À peine réélu à la tête d’un deuxième gouvernement minoritaire de suite, Justin Trudeau aurait surpris les observateurs de la scène politique s’il avait affirmé le contraire. Il serait immédiatement devenu un premier ministre affaibli au moment même où la pandémie continue de sévir.

Il reste que le chef libéral a été incapable de remporter un gouvernement majoritaire aux élections de 2019 et 2021, après avoir remporté une majorité en 2015. En outre, le Parti libéral a perdu le vote populaire au profit du Parti conservateur durant les deux dernières élections, même s’il a remporté le plus grand nombre de sièges pour former un gouvernement minoritaire.
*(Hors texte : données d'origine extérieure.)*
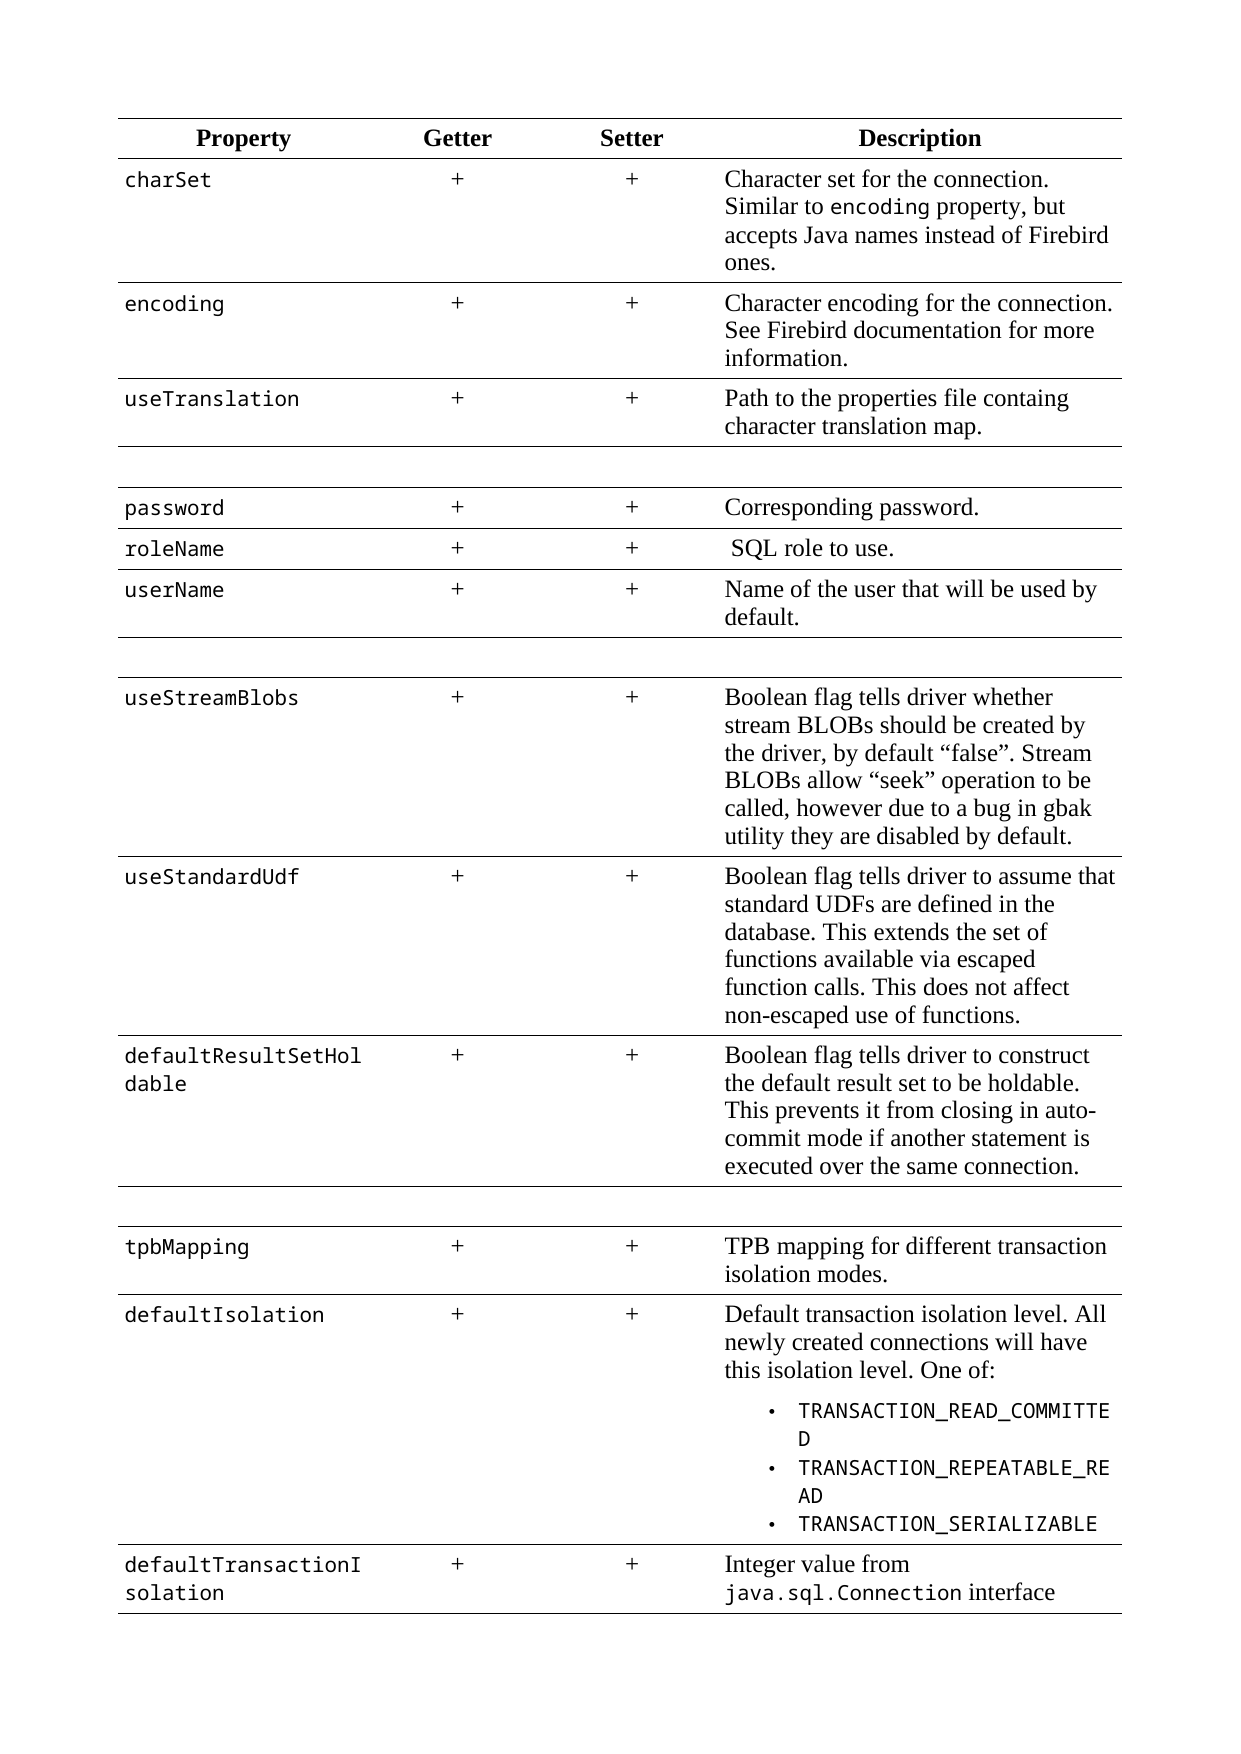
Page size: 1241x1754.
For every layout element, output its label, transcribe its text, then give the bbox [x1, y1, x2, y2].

table_cell [546, 1187, 718, 1226]
table_cell [718, 638, 1122, 677]
table_cell + [546, 1227, 718, 1294]
table_cell useStandardUdf [118, 857, 369, 1035]
table_cell + [369, 488, 546, 528]
table_cell defaultTransactionIsolation [118, 1545, 369, 1613]
table_cell + [369, 379, 546, 446]
table_cell [369, 447, 546, 487]
table_cell + [369, 570, 546, 637]
table_cell defaultIsolation [118, 1295, 369, 1544]
table_cell Default transaction isolation level. All newly created connections will have this isolation level. One of: TRANSACTION_READ_COMMITTED TRANSACTION_REPEATABLE_READ TRANSACTION_SERIALIZABLE [718, 1295, 1122, 1544]
table_cell encoding [118, 283, 369, 378]
table_cell + [369, 159, 546, 282]
table_cell [718, 447, 1122, 487]
table_cell + [546, 678, 718, 856]
table_cell + [369, 1295, 546, 1544]
table_cell useTranslation [118, 379, 369, 446]
table_cell Integer value from java.sql.Connection interface [718, 1545, 1122, 1613]
table_cell roleName [118, 529, 369, 569]
table_cell + [369, 857, 546, 1035]
table_cell [118, 1187, 369, 1226]
table_cell + [369, 283, 546, 378]
table_cell + [369, 1227, 546, 1294]
table_cell + [546, 379, 718, 446]
table_cell Character encoding for the connection. See Firebird documentation for more information. [718, 283, 1122, 378]
table_cell + [546, 159, 718, 282]
table_cell userName [118, 570, 369, 637]
table_cell Path to the properties file containg character translation map. [718, 379, 1122, 446]
table_cell Boolean flag tells driver to construct the default result set to be holdable. This prevents it from closing in auto-commit mode if another statement is executed over the same connection. [718, 1036, 1122, 1186]
table_cell TPB mapping for different transaction isolation modes. [718, 1227, 1122, 1294]
table_cell [118, 447, 369, 487]
table_cell defaultResultSetHoldable [118, 1036, 369, 1186]
table_header Getter [369, 119, 546, 158]
table_cell + [546, 283, 718, 378]
table_cell [369, 1187, 546, 1226]
table_cell SQL role to use. [718, 529, 1122, 569]
table_cell [718, 1187, 1122, 1226]
table_cell useStreamBlobs [118, 678, 369, 856]
table_cell password [118, 488, 369, 528]
table_cell + [369, 529, 546, 569]
table_cell charSet [118, 159, 369, 282]
table_cell + [369, 1036, 546, 1186]
table_cell tpbMapping [118, 1227, 369, 1294]
table_cell [546, 638, 718, 677]
table_cell [546, 447, 718, 487]
table_header Description [718, 119, 1122, 158]
table_cell Name of the user that will be used by default. [718, 570, 1122, 637]
table_cell + [369, 1545, 546, 1613]
table_cell + [546, 1545, 718, 1613]
table_cell [118, 638, 369, 677]
table_cell + [369, 678, 546, 856]
table_cell + [546, 529, 718, 569]
table_header Property [118, 119, 369, 158]
table_cell + [546, 1295, 718, 1544]
table_cell + [546, 857, 718, 1035]
table_cell Corresponding password. [718, 488, 1122, 528]
table_cell Boolean flag tells driver to assume that standard UDFs are defined in the database. This extends the set of functions available via escaped function calls. This does not affect non-escaped use of functions. [718, 857, 1122, 1035]
table_header Setter [546, 119, 718, 158]
table_cell + [546, 488, 718, 528]
table_cell + [546, 1036, 718, 1186]
table_cell + [546, 570, 718, 637]
table_cell Boolean flag tells driver whether stream BLOBs should be created by the driver, by default “false”. Stream BLOBs allow “seek” operation to be called, however due to a bug in gbak utility they are disabled by default. [718, 678, 1122, 856]
table_cell Character set for the connection. Similar to encoding property, but accepts Java names instead of Firebird ones. [718, 159, 1122, 282]
table_cell [369, 638, 546, 677]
Enfin, les candidats libéraux ont constaté, en faisant du porte-à-porte durant la dernière campagne, que l’étoile de leur chef a considérablement pâli au fil des ans.

Malgré les intentions exprimées par Justin Trudeau, les petits jeux de coulisses en prévision d’une course à sa succession sont déjà commencés.
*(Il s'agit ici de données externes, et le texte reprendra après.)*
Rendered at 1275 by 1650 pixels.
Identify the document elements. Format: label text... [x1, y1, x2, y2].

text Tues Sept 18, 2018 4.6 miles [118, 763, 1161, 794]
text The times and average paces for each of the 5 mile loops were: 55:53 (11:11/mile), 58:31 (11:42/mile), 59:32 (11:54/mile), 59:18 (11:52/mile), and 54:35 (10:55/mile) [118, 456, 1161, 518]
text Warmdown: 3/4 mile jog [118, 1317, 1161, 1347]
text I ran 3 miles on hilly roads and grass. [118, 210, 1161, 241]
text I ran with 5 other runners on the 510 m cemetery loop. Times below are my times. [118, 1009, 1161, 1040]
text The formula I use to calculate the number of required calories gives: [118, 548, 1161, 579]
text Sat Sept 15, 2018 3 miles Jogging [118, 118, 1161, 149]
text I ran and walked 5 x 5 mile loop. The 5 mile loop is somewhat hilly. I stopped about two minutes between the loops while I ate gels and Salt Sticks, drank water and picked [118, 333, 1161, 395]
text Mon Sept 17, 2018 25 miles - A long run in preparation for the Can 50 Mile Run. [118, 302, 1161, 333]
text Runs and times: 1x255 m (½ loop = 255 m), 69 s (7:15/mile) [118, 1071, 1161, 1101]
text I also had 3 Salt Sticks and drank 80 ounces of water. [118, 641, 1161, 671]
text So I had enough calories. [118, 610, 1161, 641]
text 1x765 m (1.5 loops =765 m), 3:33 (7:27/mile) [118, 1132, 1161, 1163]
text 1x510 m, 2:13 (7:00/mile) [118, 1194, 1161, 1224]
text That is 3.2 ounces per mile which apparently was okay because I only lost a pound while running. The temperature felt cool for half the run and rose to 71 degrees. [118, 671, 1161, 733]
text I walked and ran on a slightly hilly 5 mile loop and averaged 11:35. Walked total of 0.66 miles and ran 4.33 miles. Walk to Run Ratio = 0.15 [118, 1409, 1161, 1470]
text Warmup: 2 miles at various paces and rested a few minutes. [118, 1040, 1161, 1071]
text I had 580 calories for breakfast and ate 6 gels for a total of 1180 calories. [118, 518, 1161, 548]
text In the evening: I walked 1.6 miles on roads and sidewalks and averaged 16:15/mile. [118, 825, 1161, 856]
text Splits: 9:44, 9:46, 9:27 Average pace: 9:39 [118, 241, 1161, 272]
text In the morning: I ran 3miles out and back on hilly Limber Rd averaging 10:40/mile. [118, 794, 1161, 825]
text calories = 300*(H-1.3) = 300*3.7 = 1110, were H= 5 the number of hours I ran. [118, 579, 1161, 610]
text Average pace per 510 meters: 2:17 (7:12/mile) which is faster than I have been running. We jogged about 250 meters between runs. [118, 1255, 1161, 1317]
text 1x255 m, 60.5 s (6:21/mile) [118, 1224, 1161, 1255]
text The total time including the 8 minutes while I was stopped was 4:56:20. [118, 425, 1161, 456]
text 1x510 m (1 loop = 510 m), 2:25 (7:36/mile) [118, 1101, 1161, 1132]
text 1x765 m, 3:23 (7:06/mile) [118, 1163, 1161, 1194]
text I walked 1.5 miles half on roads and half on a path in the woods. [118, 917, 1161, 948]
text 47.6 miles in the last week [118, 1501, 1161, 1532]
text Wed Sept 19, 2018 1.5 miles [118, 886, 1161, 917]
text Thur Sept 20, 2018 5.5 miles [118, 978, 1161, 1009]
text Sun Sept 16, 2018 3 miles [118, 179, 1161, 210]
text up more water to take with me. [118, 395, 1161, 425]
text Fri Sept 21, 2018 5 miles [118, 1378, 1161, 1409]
À la fin novembre, le quotidien The Globe and Mail a rapporté que la vice-première ministre et ministre des Finances, Chrystia Freeland, aura droit à une biographie qui sera publiée à l’automne 2023, voire plus tôt, si une course au leadership est lancée avant. L’auteure du livre à venir, Catherine Tsalikis, souhaite raconter les faits marquants de la vie de « la femme la plus puissante » sur la scène politique canadienne. Pour plusieurs, la publication de cette biographie constitue un signal clair.
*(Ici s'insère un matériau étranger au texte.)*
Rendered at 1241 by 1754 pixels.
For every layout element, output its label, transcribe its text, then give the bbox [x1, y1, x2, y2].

PHOTO BLAIR GABLE, ARCHIVES REUTERS

Chrystia Freeland, vice-première ministre et ministre des Finances

Dans les rangs libéraux, Chrystia Freeland est considérée comme la dauphine de Justin Trudeau. Mme Freeland a d’ailleurs été reconduite dans ses fonctions ministérielles, deux semaines avant que son patron annonce la composition du cabinet. L’establishment du parti, de plus en plus ancré à Toronto, est prêt à se mobiliser en faveur de la ministre des Finances au moment opportun. Durant ses quelque 150 ans d’histoire, le Parti libéral du Canada n’a jamais eu de femme à sa tête. Chrystia Freeland est considérée comme la meilleure candidate pour faire éclater ce plafond de verre.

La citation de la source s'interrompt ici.